I really wish there was just an easy guide on when to use Sol vs Terra vs Luna, and it just moves further into confusing territory when it comes to naming.
The naming convention is especially difficult to decipher depending on what your native language is. Of course a latin language speaker might be able to easily determine oh yeah each one is slightly bigger than the other but I still think it borderlines too confusing.
That aside all the numbers look amazing, and I'll be happy to probably main this alongside grok-4.5 for a while comparing the two on price and efficiency.
I vastly prefer the direction that OpenAI seems to be going with token efficiency and performance compared to Anthropic who seems to be moving towards a world where you just token-max as much as possible ignoring any and all costs.
My guess is that it's the same for Haiku/Sonnet/Opus: Biggest model for architecture and high level planning and technically challenging problems, medium model for simple implementation tasks, small model is for nothing
Use Luna. It's more performant than 5.5 and it's cheap. Hopefully it's cheap because it's more environmentally friendly than the bigger models. So you're doing a good thing. If it's a smaller model it may even be faster, but I haven't looked into it yet.

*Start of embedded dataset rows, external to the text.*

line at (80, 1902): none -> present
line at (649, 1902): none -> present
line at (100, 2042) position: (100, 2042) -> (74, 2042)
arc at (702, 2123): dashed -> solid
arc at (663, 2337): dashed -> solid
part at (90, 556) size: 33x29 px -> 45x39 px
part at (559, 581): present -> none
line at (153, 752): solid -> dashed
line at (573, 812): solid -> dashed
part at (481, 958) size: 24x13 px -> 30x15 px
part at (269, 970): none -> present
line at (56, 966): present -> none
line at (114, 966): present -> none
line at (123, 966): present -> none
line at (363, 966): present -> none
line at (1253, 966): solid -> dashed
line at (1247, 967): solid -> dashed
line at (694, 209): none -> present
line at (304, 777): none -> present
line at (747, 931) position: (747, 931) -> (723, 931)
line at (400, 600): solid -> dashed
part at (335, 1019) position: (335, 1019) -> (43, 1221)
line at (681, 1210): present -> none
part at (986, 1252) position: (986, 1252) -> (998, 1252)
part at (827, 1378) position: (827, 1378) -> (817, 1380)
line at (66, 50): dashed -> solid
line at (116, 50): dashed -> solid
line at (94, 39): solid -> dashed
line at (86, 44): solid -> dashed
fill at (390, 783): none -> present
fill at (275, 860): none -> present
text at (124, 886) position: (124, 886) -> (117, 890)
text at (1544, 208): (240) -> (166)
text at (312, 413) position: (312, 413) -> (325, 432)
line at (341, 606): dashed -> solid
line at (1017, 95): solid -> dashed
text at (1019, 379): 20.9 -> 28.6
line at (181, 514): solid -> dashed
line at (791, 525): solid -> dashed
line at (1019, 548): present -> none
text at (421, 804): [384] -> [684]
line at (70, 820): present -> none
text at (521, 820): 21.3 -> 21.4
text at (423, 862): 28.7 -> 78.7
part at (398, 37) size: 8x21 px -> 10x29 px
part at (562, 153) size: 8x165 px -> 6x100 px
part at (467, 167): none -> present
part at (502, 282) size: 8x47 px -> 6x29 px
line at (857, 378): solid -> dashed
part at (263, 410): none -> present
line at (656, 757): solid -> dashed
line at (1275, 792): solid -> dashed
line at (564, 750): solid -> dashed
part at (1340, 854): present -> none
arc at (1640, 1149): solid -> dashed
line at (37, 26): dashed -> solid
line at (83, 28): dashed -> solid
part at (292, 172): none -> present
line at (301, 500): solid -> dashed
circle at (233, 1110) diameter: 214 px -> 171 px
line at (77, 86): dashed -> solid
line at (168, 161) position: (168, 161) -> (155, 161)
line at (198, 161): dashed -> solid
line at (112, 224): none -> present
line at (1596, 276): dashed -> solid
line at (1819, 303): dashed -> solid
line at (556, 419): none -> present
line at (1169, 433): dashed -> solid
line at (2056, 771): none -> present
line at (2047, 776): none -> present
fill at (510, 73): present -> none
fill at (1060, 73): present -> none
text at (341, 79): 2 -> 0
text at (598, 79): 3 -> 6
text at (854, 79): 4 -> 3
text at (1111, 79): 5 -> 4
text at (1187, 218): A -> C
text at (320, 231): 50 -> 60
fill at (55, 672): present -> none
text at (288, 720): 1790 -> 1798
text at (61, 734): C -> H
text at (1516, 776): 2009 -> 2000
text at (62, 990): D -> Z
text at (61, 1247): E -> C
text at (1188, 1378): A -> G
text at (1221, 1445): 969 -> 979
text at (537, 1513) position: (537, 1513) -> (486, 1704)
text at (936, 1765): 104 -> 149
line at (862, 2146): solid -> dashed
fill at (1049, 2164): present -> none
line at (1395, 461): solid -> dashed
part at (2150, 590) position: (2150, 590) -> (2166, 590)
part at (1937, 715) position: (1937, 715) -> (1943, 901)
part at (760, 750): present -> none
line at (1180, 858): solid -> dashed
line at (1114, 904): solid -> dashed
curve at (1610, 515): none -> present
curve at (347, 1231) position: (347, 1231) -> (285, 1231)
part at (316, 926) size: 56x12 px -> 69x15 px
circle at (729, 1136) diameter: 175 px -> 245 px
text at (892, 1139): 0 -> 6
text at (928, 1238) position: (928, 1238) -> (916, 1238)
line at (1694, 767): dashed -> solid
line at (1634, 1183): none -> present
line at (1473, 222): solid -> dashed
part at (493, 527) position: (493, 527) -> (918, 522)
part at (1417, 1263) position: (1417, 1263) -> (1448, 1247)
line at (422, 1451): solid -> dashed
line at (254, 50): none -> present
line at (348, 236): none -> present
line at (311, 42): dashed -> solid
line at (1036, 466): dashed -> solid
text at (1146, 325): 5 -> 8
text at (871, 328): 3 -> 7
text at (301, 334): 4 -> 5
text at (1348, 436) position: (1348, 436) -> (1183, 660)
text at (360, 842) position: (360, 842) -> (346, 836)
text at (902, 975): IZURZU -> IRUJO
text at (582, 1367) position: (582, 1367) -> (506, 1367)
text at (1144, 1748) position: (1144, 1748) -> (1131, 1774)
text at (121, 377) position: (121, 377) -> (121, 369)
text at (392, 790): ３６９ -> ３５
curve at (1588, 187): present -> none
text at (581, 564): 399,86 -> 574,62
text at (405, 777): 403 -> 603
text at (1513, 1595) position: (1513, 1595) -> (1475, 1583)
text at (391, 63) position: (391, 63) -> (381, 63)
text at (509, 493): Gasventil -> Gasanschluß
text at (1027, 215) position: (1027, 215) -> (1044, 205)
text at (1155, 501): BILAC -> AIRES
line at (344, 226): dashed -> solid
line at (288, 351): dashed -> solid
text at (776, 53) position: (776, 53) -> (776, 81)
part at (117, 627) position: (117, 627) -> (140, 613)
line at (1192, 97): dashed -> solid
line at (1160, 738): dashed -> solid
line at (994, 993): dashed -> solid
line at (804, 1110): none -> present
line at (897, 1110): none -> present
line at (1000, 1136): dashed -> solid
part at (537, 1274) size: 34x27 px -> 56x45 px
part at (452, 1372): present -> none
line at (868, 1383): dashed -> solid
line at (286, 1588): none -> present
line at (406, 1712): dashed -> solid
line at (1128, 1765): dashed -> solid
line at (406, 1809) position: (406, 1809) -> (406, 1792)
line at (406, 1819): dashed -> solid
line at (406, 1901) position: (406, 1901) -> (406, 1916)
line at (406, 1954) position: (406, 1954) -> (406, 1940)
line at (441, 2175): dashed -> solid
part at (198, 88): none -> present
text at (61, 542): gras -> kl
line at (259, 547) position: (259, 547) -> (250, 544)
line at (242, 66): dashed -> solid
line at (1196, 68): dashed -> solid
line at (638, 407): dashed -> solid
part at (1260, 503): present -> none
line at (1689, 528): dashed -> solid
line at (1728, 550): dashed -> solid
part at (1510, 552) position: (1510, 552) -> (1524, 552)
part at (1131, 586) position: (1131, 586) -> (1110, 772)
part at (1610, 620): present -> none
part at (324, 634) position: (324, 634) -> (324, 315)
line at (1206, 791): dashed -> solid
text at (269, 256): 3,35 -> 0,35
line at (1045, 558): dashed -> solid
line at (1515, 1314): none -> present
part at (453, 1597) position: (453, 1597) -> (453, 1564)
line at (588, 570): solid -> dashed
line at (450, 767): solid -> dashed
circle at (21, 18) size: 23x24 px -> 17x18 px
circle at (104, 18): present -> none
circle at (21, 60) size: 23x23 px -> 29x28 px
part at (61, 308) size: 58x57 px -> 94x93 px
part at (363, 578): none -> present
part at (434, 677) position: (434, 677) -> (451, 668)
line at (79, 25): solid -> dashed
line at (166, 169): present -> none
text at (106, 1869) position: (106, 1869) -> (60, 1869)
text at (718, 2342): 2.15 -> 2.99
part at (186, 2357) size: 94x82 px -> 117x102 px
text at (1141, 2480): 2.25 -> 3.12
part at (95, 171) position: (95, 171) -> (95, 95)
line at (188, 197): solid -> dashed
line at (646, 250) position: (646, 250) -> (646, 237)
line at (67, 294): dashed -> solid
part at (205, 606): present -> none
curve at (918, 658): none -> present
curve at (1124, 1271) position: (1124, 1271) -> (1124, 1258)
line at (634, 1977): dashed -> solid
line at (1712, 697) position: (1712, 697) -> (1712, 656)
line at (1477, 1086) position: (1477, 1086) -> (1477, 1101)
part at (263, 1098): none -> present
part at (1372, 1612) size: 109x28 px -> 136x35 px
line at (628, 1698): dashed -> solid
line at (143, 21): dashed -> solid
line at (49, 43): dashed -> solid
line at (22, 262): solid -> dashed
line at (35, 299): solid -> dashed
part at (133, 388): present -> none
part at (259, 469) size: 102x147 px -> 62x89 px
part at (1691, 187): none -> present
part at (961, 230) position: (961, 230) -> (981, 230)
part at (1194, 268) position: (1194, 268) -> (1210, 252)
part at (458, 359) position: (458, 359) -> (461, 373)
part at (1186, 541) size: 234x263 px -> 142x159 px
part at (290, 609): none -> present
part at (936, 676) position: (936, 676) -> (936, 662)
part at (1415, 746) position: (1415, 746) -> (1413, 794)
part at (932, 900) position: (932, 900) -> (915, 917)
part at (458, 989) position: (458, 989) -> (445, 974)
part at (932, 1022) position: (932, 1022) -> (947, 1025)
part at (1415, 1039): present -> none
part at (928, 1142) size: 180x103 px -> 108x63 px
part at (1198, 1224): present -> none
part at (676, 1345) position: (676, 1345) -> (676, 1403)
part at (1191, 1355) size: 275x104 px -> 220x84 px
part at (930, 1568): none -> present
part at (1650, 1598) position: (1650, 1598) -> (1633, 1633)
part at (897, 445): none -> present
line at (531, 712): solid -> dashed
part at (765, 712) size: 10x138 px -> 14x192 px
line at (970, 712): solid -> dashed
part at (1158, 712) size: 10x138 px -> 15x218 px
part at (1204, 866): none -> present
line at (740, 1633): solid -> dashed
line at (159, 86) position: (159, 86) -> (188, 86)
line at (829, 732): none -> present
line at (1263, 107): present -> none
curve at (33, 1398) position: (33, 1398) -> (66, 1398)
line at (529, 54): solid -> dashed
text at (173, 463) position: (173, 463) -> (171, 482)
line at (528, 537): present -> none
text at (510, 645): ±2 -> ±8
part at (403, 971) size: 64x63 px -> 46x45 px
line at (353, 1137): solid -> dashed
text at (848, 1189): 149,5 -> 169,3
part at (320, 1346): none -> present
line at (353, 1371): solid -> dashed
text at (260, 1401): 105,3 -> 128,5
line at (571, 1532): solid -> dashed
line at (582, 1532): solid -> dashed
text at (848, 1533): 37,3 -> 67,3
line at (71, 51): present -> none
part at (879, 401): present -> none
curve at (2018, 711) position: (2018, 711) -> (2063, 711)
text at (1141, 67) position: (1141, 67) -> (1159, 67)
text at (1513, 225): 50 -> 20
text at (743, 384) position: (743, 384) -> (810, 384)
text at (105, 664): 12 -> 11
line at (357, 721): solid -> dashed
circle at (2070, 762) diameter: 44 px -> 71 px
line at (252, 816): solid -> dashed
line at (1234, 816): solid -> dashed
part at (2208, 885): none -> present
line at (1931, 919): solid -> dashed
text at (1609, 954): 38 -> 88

I love how all the replies to this comment recommend completely different strategies for deciding which model to use.
it's simple: unless trivial TOIL, always use the highest at ultra max settings.
In my tests, in almost all cases, using Sol on (low) reasoning is the best option intelligence/price-wise.
Luna is good too, for classification tasks or any pre-processing task that is not critical
Why would you need a guide for that now? We long had to pick different models (and thinking levels) by task and feel.
You don’t know what sol means? You don’t understand the difference in sizes between Terra and sol? I’m genuinely asking.
I use the strongest model (5.5 now 5.6 sol) on the highest reasoning effort with /fast for everything. With a $200 pro sub I can't even use my weekly limit. And it's faster than using a weaker model that makes more mistakes which I have to waste time fixing.